The Thomas Fire, which has been burning in the coastal areas of southern California for over two weeks has affected over 272,000 acres of land, making it the second largest wildfire in the modern history of California.
On Tuesday, the huge blaze surpassed the Rush Fire of 2012, which was sparked by lightning and affected a total area of 271,911 acres in Lassen County. The wildfire’s massive size is surpassed only by the Cedar Fire in 2003, which affected a total of 272,246 acres in San Diego County.
The wildfire started on Dec. 4 in the foothills near Santa Paula in Ventura County. With the help of relentless gusts of wind, the fire continued to spread rapidly. Seventeen days since it first started, the massive wildfire is still only 60 percent contained.
A short period of calmer winds allowed firefighters to make considerable gains in the containment of the blaze, with Sunday and Monday being hailed as some of the most productive days in battling the blaze.
However, authorities are now expecting the powerful winds to return and pose more challenges to their efforts. According to forecasts, new gusts of Santa Barbara’s powerful sundowner winds are expected to arrive Wednesday afternoon and Thursday morning. The Santa Barbara County side of the fire will be affected by the winds first, before shifting to the Ventura County side of the fire.

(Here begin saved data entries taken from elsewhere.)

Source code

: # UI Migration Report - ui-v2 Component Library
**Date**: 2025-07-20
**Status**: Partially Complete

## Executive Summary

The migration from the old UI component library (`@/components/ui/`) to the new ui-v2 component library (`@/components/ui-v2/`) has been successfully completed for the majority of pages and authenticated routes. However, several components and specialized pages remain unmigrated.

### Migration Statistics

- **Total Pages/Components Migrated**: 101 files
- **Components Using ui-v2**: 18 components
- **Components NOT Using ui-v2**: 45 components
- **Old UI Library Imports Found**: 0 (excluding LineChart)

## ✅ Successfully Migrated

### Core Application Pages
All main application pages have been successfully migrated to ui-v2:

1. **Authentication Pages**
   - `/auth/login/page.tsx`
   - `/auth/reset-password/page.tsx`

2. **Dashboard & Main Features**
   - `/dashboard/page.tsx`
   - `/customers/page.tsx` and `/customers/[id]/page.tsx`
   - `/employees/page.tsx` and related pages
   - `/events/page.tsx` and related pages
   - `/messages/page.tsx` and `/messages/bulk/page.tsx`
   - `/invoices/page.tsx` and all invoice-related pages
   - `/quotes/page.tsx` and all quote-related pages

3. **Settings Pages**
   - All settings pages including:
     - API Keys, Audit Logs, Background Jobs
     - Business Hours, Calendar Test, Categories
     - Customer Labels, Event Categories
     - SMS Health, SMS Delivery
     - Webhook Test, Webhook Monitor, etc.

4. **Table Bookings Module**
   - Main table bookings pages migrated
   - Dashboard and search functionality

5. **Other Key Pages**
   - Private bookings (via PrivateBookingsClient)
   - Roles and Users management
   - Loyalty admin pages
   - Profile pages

“It is a very large fire, so you’re going to have different wind effects over different parts of the fire,” said Joe Sirard, a meteorologist with the National Weather Service in Oxnard.
The arrival of the winds may be enough to push the Thomas fire to grow larger than the Rush Fire, making it the largest wildfire in California’s modern history.
The blaze has claimed the lives of two people, including one firefighter, destroyed over 1,000 structures, and forced the evacuation of thousands of Southern California residents. With the winds complicating the battle against the massive blaze, fire officials do not anticipate the Thomas fire to be fully contained until Jan. 8.